ВЫБРАННЫЙ ОТРЫВОК:
━━━━
Наиболее радикальную формулировку этой позиции мы находим у Брюса Акермана, который призвал отказаться от иллюзии исправляющего прошлое правосудия и сжечь «провонявшие трупы архивных папок» в официальных хранилищах [21]. Если мы застряли в описанной выше временной дихотомии, единственная разумная альтернатива, чтобы не откатиться назад в новую череду преследований и расправ и чтобы историография не продолжала разделять и травмировать нас, — это сочетание амнистии и амнезии. Если исходить из дихотомии присутствия/отсутствия, трудно принять ответственно мысль Игнатьеффа, что прошлое продолжает нас мучить, потому что оно еще не стало прошлым, — мысль о несерийном времени в таких местах, как Югославия, Руанда и ЮАР, и о тех преступлениях, которые нельзя полностью привязать к прошедшему историческому времени. Историческая концепция времени вынуждает нас понимать постоянно длящееся потрясение жертвы «присутствием прошлого» в собственной жизни как простую фигуру речи. Если жертвы или их родственники не могут добиться справедливости вскоре после совершенных преступлений, подавленность отсутствующими уже и необратимыми измерениями прошлого понуждает говорить, «что было, то было, того уже не вернуть».

Борьба против безнаказанности преступников и поиск новых альтернативных форм правосудия почти всегда приводят к оспариванию и замощению разрыва между юридическим и историческим пониманием времени. Сравнительно новый феномен «Комиссии правды», которая не может выносить приговоров, как настоящий суд, но в рамках своего мандата выносит суждения о прошлом, возник в ответ на эту «дилемму правосудия в переходное время»: как нация может иметь дело со своим прошлым, когда требуется скорый переход к демократии? «Комиссия правды» — гибридное образование, стоящее на пересечении правосудия и истории. Хрупкое политическое равновесие, часто весьма затрудняющее преследование виновных, вынуждает «Комиссии правды» искать альтернативные или «мягкие» формы правосудия, которые и удается найти в сфере истории с ее понятиями «исторической истины» и «исторической памяти» [22].
━━━━
СОХРАНЁННЫЕ СТРОКИ:
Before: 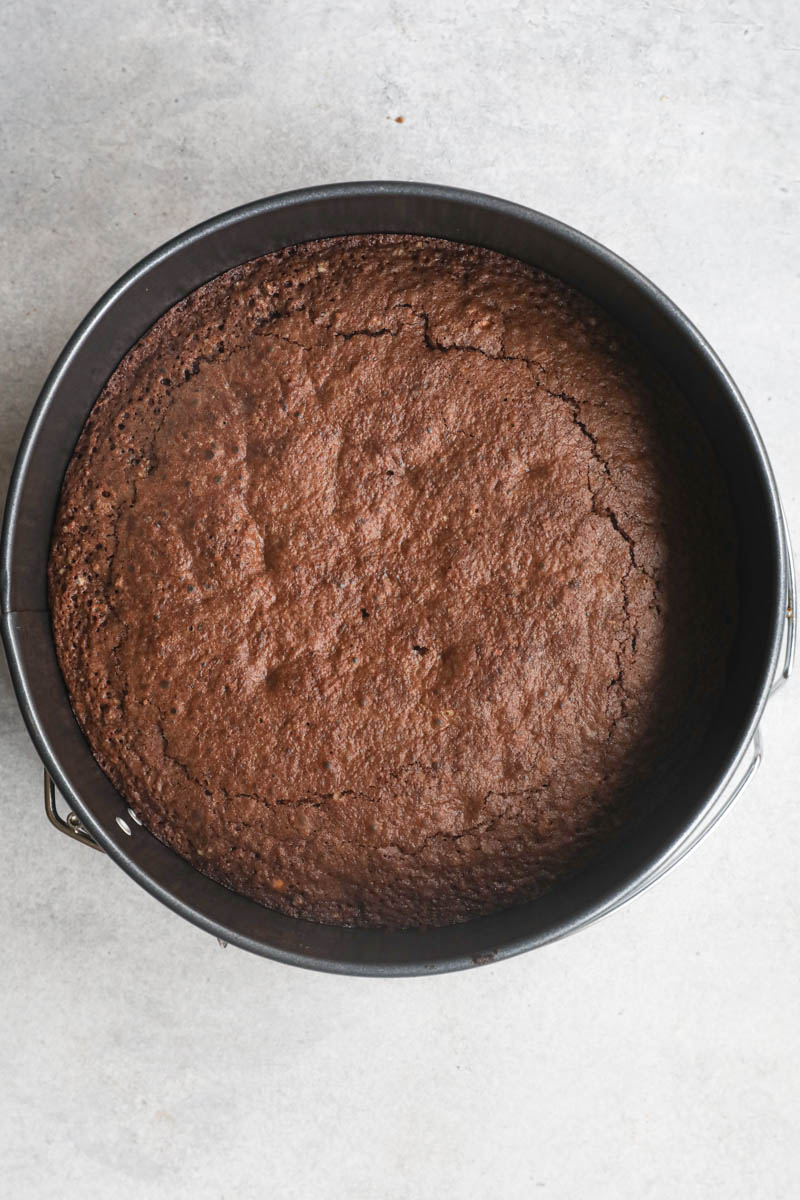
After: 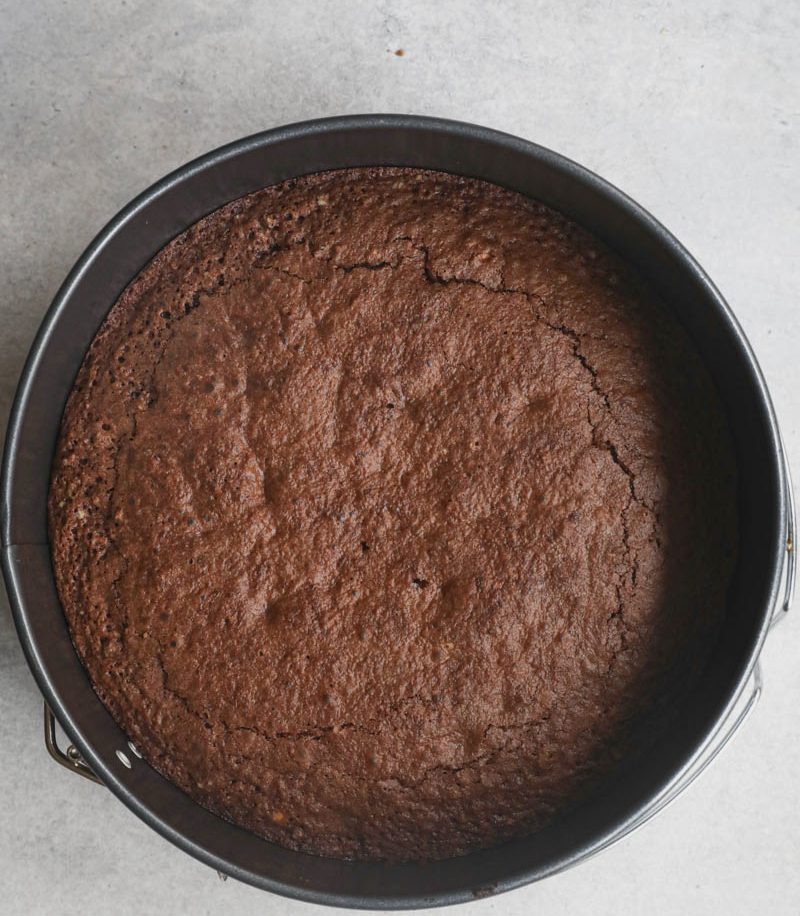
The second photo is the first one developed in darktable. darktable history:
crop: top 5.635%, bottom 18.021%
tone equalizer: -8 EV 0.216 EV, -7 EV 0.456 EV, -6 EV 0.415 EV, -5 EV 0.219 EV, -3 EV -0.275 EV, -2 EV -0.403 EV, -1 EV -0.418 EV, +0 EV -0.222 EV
━━━━
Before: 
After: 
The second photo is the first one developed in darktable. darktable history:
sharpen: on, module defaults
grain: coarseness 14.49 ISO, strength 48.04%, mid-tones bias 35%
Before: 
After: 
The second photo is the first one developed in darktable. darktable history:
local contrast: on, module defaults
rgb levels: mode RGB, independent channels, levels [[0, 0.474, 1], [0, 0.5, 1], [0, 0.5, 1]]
━━━━
ВАША ЗАДАЧА:
Ответьте на вопросы по выбранному отрывку:
1. Кто призвал сжечь «провонявшие трупы архивных папок» в официальных хранилищах?
2. Какие места названы в связи с мыслью Игнатьеффа о несерийном времени?
3. Чего не может делать «Комиссия правды», в отличие от настоящего суда, и что она выносит в рамках своего мандата?

РЕШЕНИЕ ЗАДАНИЯ:
1. Брюс Акерман.
2. Югославия, Руанда и ЮАР.
3. Она не может выносить приговоров, но в рамках своего мандата выносит суждения о прошлом.